-------- Records provided --------
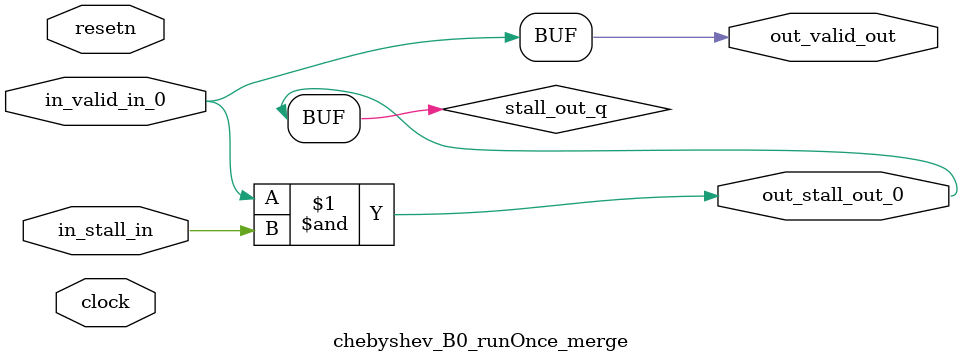
<source format=sv>



(* altera_attribute = "-name AUTO_SHIFT_REGISTER_RECOGNITION OFF; -name MESSAGE_DISABLE 10036; -name MESSAGE_DISABLE 10037; -name MESSAGE_DISABLE 14130; -name MESSAGE_DISABLE 14320; -name MESSAGE_DISABLE 15400; -name MESSAGE_DISABLE 14130; -name MESSAGE_DISABLE 10036; -name MESSAGE_DISABLE 12020; -name MESSAGE_DISABLE 12030; -name MESSAGE_DISABLE 12010; -name MESSAGE_DISABLE 12110; -name MESSAGE_DISABLE 14320; -name MESSAGE_DISABLE 13410; -name MESSAGE_DISABLE 113007; -name MESSAGE_DISABLE 10958" *)
module chebyshev_B0_runOnce_merge (
    input wire [0:0] in_stall_in,
    input wire [0:0] in_valid_in_0,
    output wire [0:0] out_stall_out_0,
    output wire [0:0] out_valid_out,
    input wire clock,
    input wire resetn
    );

    wire [0:0] stall_out_q;


    // stall_out(LOGICAL,6)
    assign stall_out_q = in_valid_in_0 & in_stall_in;

    // out_stall_out_0(GPOUT,4)
    assign out_stall_out_0 = stall_out_q;

    // out_valid_out(GPOUT,5)
    assign out_valid_out = in_valid_in_0;

endmodule

</source>
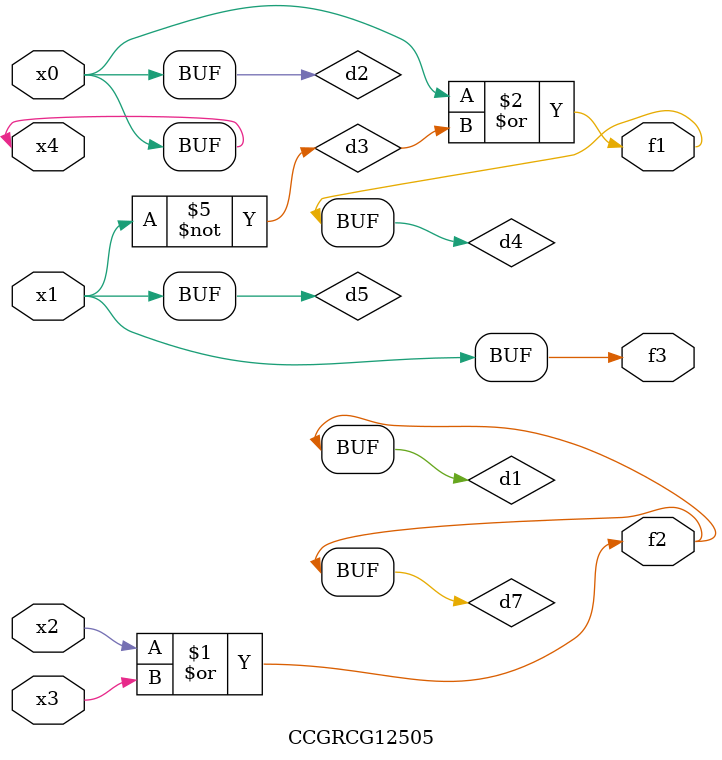
<source format=v>
module CCGRCG12505(
	input x0, x1, x2, x3, x4,
	output f1, f2, f3
);

	wire d1, d2, d3, d4, d5, d6, d7;

	or (d1, x2, x3);
	buf (d2, x0, x4);
	not (d3, x1);
	or (d4, d2, d3);
	not (d5, d3);
	nand (d6, d1, d3);
	or (d7, d1);
	assign f1 = d4;
	assign f2 = d7;
	assign f3 = d5;
endmodule

</source>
--------
# Problem to solve:
Before printing anything, remove the pictures; then print all the records exactly.

# Response below:
<source format=sv>



(* altera_attribute = "-name AUTO_SHIFT_REGISTER_RECOGNITION OFF; -name MESSAGE_DISABLE 10036; -name MESSAGE_DISABLE 10037; -name MESSAGE_DISABLE 14130; -name MESSAGE_DISABLE 14320; -name MESSAGE_DISABLE 15400; -name MESSAGE_DISABLE 14130; -name MESSAGE_DISABLE 10036; -name MESSAGE_DISABLE 12020; -name MESSAGE_DISABLE 12030; -name MESSAGE_DISABLE 12010; -name MESSAGE_DISABLE 12110; -name MESSAGE_DISABLE 14320; -name MESSAGE_DISABLE 13410; -name MESSAGE_DISABLE 113007; -name MESSAGE_DISABLE 10958" *)
module chebyshev_B0_runOnce_merge (
    input wire [0:0] in_stall_in,
    input wire [0:0] in_valid_in_0,
    output wire [0:0] out_stall_out_0,
    output wire [0:0] out_valid_out,
    input wire clock,
    input wire resetn
    );

    wire [0:0] stall_out_q;


    // stall_out(LOGICAL,6)
    assign stall_out_q = in_valid_in_0 & in_stall_in;

    // out_stall_out_0(GPOUT,4)
    assign out_stall_out_0 = stall_out_q;

    // out_valid_out(GPOUT,5)
    assign out_valid_out = in_valid_in_0;

endmodule

</source>
<source format=v>
module CCGRCG12505(
	input x0, x1, x2, x3, x4,
	output f1, f2, f3
);

	wire d1, d2, d3, d4, d5, d6, d7;

	or (d1, x2, x3);
	buf (d2, x0, x4);
	not (d3, x1);
	or (d4, d2, d3);
	not (d5, d3);
	nand (d6, d1, d3);
	or (d7, d1);
	assign f1 = d4;
	assign f2 = d7;
	assign f3 = d5;
endmodule

</source>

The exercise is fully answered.